[start of READING PASSAGE]

APS March Meeting 2014
Volume 59, Number 1
Monday–Friday, March 3–7, 2014;
Denver, Colorado
Session D31: Focus Session: Van der Waals Interactions in Complex Materials: Bridging Theory and Experiment I
2:30 PM–5:30 PM,
Monday, March 3, 2014
Room: 607
Sponsoring
Unit:
DMP
Chair: Alexandre Tkatchenko, Fritz Haber Institute, Germany
Abstract ID: BAPS.2014.MAR.D31.1
Abstract: D31.00001 : Modern theory of van der Waals interactions*
2:30 PM–3:06 PM
Preview Abstract
Abstract
Author:
John Dobson
(Griffith University)
van der Waals (vdW, dispersion) interactions [1,2,3] are important in diverse areas such as colloid, surface and nano science, cohesion of molecular crystals, and biomolecular science. They also provide competition in experiments to discover the fifth fundamental force.While vdW interactions have been understood in principle for a century, their quantitative first-principles prediction and modelling down to chemical contact separations have proven stubbornly difficult because the quantal many-electron problem is involved.

[end of READING PASSAGE]
[start of EXTRACTED MATERIAL]

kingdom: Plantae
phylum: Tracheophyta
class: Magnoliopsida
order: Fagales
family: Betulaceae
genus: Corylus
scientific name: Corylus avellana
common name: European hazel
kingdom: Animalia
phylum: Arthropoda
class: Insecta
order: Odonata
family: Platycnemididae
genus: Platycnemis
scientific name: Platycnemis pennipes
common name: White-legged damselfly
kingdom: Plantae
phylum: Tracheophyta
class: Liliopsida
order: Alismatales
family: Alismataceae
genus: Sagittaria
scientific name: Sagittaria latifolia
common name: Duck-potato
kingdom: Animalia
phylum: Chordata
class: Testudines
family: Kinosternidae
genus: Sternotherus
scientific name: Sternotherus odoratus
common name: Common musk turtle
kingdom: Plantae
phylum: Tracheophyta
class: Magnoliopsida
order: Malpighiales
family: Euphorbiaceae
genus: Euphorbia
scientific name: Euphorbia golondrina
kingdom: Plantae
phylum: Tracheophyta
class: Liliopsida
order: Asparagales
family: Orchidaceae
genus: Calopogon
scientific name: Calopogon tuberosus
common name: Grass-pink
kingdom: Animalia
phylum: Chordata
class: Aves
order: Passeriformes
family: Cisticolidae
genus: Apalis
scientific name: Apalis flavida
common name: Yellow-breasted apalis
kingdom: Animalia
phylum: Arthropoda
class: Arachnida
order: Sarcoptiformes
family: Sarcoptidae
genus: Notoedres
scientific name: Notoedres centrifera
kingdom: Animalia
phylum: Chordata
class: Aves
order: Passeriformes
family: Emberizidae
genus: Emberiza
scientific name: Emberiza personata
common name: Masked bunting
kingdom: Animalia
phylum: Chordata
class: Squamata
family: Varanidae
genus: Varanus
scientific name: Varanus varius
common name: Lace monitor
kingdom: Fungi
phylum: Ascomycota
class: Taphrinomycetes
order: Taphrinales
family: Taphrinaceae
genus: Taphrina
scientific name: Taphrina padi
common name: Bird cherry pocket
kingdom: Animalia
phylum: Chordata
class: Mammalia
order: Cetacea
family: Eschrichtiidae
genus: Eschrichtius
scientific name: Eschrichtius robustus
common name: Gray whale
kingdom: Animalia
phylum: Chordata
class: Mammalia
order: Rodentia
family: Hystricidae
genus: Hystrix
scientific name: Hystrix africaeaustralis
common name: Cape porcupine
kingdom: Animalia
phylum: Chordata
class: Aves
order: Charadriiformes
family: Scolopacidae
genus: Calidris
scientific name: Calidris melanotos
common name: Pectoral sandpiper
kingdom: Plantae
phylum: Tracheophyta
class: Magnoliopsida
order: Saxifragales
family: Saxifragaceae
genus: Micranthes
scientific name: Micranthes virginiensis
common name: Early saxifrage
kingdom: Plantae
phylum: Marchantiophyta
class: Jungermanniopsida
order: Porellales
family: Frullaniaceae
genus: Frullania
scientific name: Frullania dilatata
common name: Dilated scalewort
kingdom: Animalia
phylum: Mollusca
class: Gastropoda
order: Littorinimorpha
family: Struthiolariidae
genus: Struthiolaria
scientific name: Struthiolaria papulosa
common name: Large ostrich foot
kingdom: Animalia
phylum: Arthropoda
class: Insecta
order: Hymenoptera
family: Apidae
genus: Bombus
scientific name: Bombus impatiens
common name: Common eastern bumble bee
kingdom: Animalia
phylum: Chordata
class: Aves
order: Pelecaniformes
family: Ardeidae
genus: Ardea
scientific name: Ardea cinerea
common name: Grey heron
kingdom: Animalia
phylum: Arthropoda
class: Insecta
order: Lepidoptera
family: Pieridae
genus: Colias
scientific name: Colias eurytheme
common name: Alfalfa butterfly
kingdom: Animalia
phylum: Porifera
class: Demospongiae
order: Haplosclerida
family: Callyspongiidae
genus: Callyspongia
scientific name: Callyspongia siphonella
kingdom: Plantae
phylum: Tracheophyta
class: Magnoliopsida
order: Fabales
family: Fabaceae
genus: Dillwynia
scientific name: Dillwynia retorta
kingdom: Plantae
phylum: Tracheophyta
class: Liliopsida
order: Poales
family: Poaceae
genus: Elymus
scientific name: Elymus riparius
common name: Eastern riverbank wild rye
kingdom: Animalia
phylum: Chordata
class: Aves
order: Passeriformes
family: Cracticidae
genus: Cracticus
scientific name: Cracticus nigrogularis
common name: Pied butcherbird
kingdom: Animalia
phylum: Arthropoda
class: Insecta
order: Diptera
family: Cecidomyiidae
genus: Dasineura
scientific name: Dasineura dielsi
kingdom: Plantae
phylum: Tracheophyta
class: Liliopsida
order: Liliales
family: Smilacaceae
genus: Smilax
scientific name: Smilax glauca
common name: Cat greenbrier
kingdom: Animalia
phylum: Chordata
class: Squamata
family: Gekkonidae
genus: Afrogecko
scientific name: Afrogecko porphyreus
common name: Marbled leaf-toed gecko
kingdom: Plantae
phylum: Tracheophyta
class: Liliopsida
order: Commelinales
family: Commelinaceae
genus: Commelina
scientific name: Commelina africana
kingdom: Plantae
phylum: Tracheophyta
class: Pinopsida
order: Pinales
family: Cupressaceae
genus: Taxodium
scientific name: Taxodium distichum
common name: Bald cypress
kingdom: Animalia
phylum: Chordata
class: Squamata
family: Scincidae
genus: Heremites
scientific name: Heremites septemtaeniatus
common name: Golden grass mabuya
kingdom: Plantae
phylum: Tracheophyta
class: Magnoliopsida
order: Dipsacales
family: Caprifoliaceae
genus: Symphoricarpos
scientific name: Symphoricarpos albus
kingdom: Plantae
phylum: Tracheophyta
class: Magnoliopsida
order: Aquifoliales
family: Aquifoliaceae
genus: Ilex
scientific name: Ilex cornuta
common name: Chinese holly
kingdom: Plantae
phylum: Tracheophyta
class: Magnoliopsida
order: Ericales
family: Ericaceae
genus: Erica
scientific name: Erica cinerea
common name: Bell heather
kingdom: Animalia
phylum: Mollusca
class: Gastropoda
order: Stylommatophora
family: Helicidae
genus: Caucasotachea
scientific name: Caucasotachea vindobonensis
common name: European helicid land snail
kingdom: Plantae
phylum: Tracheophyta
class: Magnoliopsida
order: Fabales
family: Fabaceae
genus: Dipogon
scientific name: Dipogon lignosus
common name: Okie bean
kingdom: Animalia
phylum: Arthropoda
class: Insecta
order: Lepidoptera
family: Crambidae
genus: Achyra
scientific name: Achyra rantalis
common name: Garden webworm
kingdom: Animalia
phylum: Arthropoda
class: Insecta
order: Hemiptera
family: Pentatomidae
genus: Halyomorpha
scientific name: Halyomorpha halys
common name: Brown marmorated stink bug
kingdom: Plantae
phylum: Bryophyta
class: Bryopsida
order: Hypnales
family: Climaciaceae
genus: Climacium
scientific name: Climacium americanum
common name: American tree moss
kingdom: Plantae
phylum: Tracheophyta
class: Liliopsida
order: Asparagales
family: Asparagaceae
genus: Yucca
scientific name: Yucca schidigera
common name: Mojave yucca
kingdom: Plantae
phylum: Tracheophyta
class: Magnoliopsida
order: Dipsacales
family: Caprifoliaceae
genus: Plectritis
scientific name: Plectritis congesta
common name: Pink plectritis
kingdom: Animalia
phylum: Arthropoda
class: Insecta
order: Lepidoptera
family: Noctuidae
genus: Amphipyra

[end of EXTRACTED MATERIAL]

# EXERCISES
1. Rewrite the entries, everything from their first line down to the line containing "scientific name: Platycnemis pennipes", both included, as a Markdown table with the columns "Row" and "Text", leaving out any blank lines.
2. Extend the abstract on the modern theory of van der Waals interactions, picking up after its final sentence.

# ANSWERS GIVEN
1.
| Row | Text |
|---|---|
| 1 | kingdom: Plantae |
| 2 | phylum: Tracheophyta |
| 3 | class: Magnoliopsida |
| 4 | order: Fagales |
| 5 | family: Betulaceae |
| 6 | genus: Corylus |
| 7 | scientific name: Corylus avellana |
| 8 | common name: European hazel |
| 9 | kingdom: Animalia |
| 10 | phylum: Arthropoda |
| 11 | class: Insecta |
| 12 | order: Odonata |
| 13 | family: Platycnemididae |
| 14 | genus: Platycnemis |
| 15 | scientific name: Platycnemis pennipes |

2.
After some brief historical material, the current state of the art will be discussed with particular reference to several approaches: pairwise additive [4,5,6], perturbative [7,8] quantum chemical [9], vdW-DF [10,11], Lifshitz-like scattering[1,2,12], RPA-like [13-17], Adiabatic Connection Fluctuation Dissipation / Time Dependent DFT based [18,19] etc..
A potentially useful classification will be introduced to aid in understanding the physical causes of departures from pairwise additivity, that is from the usual sum of $C_6 R^{-6}$ contributions. These departures result in non-standard power law decays of nanostructure vdW interactions as a function of separation $D$ [13], as well as surprising dependences of the attraction on the number, $N$, of atoms within each vdW-interacting fragment [20,21].
Some further recent results on non-additivity will also be presented [22].
REFERENCES.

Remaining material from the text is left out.